Healing the trauma of loss

Obituaries
It took me two years to recover from the death of my father, of blessed memory. To this day, almost 20 years later, I am not sure why. He did not die suddenly or young.

It took me two years to recover from the death of my father, of blessed memory. To this day, almost 20 years later, I am not sure why. He did not die suddenly or young. He was well into his 80s. In his last years, he had to undergo five operations, each of which sapped his strength a little more. Besides which, as a rabbi, I had to officiate at funerals and comfort the bereaved. I knew what grief looked like.

by Rabbi Lord Jonathan Sacks

It is normal to grieve
It is normal to grieve

The rabbis were critical of one who mourns too much too long. They said that God himself says of such a person, “Are you more compassionate than I am?” Maimonides rules, “A person should not become excessively broken-hearted because of a person’s death, as it says, “Do not weep for the dead nor bemoan him” (Jeremiah 22:10). This means, Do not weep excessively. For death is the way of the world, and one who grieves excessively at the way of the world is a fool.” With rare exceptions, the outer limit of grief in Jewish law is a year, not more.

Yet knowing these things did not help.
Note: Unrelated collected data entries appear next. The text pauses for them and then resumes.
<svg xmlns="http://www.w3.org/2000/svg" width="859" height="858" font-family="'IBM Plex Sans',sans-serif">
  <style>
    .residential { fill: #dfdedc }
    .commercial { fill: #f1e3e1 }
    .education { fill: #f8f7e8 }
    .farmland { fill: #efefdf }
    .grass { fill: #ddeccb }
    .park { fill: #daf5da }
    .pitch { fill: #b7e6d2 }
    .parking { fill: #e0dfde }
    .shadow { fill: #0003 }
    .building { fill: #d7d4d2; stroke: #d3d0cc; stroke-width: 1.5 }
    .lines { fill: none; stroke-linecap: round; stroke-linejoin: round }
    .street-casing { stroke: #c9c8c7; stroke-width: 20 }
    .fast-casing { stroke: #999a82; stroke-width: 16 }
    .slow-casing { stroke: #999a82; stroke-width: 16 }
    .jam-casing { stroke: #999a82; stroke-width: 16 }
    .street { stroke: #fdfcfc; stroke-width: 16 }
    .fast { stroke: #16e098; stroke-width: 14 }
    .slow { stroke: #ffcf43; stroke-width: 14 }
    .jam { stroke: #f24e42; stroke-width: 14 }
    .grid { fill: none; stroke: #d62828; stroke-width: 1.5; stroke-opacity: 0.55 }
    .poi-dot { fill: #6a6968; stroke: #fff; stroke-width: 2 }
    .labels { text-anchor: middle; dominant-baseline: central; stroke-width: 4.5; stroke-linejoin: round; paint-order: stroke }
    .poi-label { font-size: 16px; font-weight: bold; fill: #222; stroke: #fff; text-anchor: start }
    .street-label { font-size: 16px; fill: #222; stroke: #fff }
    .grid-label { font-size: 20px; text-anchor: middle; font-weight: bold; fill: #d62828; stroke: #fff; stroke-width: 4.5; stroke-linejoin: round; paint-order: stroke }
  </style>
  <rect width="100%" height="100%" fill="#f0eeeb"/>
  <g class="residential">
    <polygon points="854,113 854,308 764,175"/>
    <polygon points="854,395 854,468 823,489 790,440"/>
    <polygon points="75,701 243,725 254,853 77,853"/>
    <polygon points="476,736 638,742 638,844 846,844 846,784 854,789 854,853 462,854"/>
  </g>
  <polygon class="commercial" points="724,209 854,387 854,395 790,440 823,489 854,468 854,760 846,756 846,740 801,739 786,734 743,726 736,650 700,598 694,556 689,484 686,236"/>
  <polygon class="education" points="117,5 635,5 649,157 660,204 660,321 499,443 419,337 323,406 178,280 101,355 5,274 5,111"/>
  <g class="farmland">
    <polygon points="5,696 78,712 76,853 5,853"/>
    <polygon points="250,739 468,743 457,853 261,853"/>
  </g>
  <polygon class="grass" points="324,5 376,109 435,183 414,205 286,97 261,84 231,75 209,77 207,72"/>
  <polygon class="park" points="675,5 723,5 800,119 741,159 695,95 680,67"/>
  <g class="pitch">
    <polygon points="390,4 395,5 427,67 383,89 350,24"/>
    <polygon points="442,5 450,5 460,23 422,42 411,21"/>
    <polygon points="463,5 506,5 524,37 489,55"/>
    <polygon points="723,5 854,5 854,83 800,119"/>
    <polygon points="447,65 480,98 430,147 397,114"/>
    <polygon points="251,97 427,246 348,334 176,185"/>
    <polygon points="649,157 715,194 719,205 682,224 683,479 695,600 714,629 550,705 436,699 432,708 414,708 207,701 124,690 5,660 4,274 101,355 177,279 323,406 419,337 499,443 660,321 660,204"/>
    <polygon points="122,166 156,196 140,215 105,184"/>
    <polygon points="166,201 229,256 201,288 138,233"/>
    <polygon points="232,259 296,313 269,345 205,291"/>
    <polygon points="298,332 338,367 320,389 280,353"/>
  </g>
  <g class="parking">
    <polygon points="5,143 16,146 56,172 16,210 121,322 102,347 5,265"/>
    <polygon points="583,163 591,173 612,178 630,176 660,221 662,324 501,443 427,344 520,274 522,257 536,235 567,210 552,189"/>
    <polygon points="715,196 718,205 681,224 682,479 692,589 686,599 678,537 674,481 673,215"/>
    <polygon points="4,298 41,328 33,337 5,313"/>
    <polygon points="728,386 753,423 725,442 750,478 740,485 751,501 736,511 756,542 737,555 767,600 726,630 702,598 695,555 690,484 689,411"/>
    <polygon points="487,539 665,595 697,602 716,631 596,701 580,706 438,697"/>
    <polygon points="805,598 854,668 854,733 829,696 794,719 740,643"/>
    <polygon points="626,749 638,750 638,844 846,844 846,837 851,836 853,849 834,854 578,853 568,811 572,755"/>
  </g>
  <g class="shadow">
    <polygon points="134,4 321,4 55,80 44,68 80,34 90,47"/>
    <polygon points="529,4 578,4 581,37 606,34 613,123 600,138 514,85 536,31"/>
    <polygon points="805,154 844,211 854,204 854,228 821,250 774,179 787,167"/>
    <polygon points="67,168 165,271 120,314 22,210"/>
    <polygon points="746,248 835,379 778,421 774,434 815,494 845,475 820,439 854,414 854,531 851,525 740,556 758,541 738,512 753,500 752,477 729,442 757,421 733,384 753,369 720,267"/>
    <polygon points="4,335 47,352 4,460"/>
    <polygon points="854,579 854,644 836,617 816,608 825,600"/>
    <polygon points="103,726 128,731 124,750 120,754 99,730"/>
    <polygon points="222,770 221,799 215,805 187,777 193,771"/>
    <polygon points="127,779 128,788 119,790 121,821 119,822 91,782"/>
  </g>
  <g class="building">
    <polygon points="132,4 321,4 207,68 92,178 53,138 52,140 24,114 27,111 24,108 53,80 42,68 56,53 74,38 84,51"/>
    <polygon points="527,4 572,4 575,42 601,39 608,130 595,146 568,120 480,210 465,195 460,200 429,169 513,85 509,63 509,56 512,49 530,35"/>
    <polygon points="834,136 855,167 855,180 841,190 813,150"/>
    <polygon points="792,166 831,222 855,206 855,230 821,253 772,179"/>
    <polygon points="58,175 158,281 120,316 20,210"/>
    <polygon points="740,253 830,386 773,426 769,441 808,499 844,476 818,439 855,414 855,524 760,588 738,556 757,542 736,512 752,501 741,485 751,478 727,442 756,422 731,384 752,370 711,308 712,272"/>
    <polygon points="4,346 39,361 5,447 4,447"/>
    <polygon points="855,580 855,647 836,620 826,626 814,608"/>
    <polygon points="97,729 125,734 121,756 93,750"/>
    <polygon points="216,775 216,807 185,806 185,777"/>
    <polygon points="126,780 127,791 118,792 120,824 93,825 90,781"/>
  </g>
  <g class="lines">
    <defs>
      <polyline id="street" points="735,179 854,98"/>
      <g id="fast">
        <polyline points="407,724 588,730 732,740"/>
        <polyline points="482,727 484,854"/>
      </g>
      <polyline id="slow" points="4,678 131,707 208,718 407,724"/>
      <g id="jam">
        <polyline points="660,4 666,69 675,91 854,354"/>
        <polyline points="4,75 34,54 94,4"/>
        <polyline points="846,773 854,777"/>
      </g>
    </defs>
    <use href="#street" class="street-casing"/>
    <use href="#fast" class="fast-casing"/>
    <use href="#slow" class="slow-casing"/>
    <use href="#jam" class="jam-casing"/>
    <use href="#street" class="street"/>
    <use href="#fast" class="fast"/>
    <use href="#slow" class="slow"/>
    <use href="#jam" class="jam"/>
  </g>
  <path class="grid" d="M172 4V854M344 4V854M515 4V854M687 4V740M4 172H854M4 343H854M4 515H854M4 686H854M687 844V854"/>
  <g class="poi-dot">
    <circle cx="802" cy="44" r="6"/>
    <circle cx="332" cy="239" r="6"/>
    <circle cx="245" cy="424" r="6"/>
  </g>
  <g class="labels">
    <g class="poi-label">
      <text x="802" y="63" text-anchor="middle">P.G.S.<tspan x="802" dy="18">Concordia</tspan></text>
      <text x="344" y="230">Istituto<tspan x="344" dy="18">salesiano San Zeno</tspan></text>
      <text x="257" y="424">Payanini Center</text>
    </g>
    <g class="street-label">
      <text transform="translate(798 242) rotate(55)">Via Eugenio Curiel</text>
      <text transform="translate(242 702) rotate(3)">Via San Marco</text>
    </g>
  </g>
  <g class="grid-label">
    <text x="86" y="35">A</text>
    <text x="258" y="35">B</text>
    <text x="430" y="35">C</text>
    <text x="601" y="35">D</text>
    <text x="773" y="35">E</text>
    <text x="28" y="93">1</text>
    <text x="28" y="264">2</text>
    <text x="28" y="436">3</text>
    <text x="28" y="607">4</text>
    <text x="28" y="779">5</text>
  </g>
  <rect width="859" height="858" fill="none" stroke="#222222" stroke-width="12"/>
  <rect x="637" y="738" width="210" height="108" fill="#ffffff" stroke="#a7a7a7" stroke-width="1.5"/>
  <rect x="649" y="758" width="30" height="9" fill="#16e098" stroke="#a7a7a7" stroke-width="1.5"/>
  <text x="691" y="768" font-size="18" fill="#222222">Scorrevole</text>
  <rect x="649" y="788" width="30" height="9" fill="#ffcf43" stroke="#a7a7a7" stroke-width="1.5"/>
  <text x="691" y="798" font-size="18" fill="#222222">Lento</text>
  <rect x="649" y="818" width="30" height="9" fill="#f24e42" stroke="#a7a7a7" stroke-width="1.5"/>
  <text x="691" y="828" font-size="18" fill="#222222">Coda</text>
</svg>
We are not always masters of our emotions. Nor does comforting others prepare you for your own experience of loss. Jewish law regulates outward conduct not inward feeling, and when it speaks of feelings, like the commands to love and not to hate, halakhah generally translates this into behavioural terms, assuming, in the language of the Sefer ha-Hinnukh, that “the heart follows the deed.”

I felt an existential black hole, an emptiness at the core of being. It deadened my sensations, leaving me unable to sleep or focus, as if life was happening at a great distance and as if I were a spectator watching a film out of focus with the sound turned off. The mood eventually passed but while it lasted I made some of the worst mistakes of my life.
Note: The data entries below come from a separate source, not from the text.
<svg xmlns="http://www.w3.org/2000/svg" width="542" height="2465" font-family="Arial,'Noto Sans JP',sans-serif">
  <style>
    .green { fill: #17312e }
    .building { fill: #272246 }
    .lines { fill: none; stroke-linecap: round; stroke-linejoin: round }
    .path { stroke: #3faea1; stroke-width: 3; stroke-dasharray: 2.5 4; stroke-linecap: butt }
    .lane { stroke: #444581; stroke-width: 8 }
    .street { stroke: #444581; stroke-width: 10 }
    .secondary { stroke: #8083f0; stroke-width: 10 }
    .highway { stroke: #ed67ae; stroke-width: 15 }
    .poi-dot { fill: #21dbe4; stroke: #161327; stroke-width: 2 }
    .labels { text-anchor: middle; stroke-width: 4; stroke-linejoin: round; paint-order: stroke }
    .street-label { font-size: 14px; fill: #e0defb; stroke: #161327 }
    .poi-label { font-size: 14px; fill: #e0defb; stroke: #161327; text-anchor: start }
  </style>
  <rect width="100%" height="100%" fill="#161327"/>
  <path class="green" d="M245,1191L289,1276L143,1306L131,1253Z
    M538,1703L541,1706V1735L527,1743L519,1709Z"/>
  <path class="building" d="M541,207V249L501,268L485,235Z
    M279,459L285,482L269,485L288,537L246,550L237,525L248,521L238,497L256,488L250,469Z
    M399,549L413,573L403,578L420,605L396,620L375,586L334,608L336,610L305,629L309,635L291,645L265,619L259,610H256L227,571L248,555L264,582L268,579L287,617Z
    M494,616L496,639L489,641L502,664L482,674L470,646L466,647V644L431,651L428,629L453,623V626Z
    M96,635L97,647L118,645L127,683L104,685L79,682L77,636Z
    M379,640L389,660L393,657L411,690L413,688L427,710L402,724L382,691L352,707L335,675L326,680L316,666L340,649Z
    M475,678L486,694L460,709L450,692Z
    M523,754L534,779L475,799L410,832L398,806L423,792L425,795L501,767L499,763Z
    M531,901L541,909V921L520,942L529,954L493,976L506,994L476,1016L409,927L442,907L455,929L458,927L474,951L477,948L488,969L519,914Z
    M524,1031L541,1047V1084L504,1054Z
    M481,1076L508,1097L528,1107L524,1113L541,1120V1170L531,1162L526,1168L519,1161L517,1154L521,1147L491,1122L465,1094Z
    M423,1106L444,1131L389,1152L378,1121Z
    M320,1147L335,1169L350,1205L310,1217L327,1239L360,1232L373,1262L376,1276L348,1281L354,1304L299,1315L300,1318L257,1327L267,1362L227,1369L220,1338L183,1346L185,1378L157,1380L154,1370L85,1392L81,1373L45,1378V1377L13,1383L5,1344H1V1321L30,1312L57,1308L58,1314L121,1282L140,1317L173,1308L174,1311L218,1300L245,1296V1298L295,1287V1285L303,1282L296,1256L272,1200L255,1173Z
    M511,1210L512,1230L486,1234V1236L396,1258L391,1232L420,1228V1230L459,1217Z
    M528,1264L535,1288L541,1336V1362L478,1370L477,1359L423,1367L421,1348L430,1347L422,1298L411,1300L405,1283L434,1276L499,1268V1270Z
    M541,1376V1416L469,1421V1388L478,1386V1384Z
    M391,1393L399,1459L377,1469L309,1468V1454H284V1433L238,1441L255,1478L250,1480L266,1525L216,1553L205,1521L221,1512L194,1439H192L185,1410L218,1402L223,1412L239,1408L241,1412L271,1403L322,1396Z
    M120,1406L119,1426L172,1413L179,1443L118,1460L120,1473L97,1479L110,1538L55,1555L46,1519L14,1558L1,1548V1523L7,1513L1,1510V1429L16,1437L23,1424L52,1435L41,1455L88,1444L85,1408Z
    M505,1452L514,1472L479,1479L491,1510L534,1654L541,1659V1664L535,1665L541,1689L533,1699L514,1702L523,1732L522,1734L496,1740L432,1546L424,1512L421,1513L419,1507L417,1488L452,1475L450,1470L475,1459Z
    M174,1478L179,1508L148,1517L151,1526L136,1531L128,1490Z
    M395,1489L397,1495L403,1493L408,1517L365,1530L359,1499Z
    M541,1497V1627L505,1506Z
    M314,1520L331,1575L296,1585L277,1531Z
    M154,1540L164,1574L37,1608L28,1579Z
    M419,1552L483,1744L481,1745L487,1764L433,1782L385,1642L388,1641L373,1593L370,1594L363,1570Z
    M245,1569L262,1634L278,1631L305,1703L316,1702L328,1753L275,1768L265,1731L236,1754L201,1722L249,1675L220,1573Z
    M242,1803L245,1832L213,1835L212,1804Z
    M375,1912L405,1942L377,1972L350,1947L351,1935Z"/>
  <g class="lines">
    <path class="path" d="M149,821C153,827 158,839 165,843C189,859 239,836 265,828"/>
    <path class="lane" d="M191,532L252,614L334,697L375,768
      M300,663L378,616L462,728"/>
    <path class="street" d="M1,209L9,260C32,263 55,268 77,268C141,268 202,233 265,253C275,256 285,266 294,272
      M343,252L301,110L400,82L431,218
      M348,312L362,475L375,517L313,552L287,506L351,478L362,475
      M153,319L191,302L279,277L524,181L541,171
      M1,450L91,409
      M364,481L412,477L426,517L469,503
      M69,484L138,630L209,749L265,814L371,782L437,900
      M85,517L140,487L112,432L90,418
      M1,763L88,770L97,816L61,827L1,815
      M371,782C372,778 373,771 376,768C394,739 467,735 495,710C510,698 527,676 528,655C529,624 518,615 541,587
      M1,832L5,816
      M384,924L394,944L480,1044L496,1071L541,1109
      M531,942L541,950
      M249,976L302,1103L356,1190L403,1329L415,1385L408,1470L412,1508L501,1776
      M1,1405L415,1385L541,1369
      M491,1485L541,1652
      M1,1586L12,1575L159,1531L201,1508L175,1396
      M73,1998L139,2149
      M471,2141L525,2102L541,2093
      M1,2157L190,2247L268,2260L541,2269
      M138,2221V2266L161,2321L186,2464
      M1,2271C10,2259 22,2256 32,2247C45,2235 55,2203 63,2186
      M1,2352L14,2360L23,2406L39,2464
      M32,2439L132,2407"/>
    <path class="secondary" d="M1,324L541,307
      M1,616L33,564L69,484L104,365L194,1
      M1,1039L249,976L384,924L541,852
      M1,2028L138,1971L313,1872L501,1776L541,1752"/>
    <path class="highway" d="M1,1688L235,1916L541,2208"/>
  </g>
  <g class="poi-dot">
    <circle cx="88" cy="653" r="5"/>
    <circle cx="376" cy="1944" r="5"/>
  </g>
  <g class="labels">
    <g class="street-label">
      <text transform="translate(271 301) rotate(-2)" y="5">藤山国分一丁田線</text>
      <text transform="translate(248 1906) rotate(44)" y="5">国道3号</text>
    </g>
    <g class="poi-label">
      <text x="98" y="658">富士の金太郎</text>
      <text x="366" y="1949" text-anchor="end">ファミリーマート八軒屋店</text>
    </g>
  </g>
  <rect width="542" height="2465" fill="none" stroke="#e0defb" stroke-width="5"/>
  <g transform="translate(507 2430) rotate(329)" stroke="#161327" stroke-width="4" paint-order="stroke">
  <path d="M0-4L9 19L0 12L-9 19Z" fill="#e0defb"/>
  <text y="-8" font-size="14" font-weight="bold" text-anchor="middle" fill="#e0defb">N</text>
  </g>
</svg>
I mention these things because they are the connecting thread of parshat Chukkat. The most striking episode is the moment when the people complain about the lack of water. Moses does something wrong, and though God sends water from a rock, he also sentences Moses to an almost unbearable punishment: “Because you did not have sufficient faith in Me to sanctify Me before the Israelites, therefore you shall not bring this assembly into the land I have given you.”

The commentators debate exactly what he did wrong. Was it that he lost his temper with the people (“Listen now, you rebels”)? That he hit the rock instead of speaking to it? That he made it seem as if it was not God but he and Aaron who were responsible for the water (“Shall we bring water out of this rock for you?”)?

What is more puzzling still is why he lost control at that moment. He had faced the same problem before, but he had never lost his temper before. In Exodus 15 the Israelites at Marah complained that the water was undrinkable because it was bitter. In Exodus 17 at Massa-and-Meriva they complained that there was no water. God then told Moses to take his staff and hit the rock, and water flowed from it. So when in our parsha God tells Moses, “Take the staff … and speak to the rock,” it was surely a forgivable mistake to assume that God meant him also to hit it. That is what He had said last time. Moses was following precedent. And if God did not mean him to hit the rock, why did He command him to take his staff?

What is even harder to understand is the order of events. God had already told Moses exactly what to do. Gather the people. Speak to the rock, and water will flow. This was before Moses made his ill-tempered speech, beginning, “Listen, now you rebels.” It is understandable if you lose your composure when you are faced with a problem that seems insoluble. This had happened to Moses earlier when the people complained about the lack of meat. But it makes no sense at all to do so when God has already told you, “Speak to the rock … It will pour forth its water, and you will bring water out of the rock for them, and so you will give the community and their livestock water to drink.” Moses had received the solution. Why then was he so agitated about the problem?

Only after I lost my father did I understand the passage. What had happened immediately before? The first verse of the chapter states: “The people stopped at Kadesh. There, Miriam died and was buried.” Only then does it state that the people had no water. An ancient tradition explains that the people had hitherto been blessed by a miraculous source of water in the merit of Miriam. When she died, the water ceased.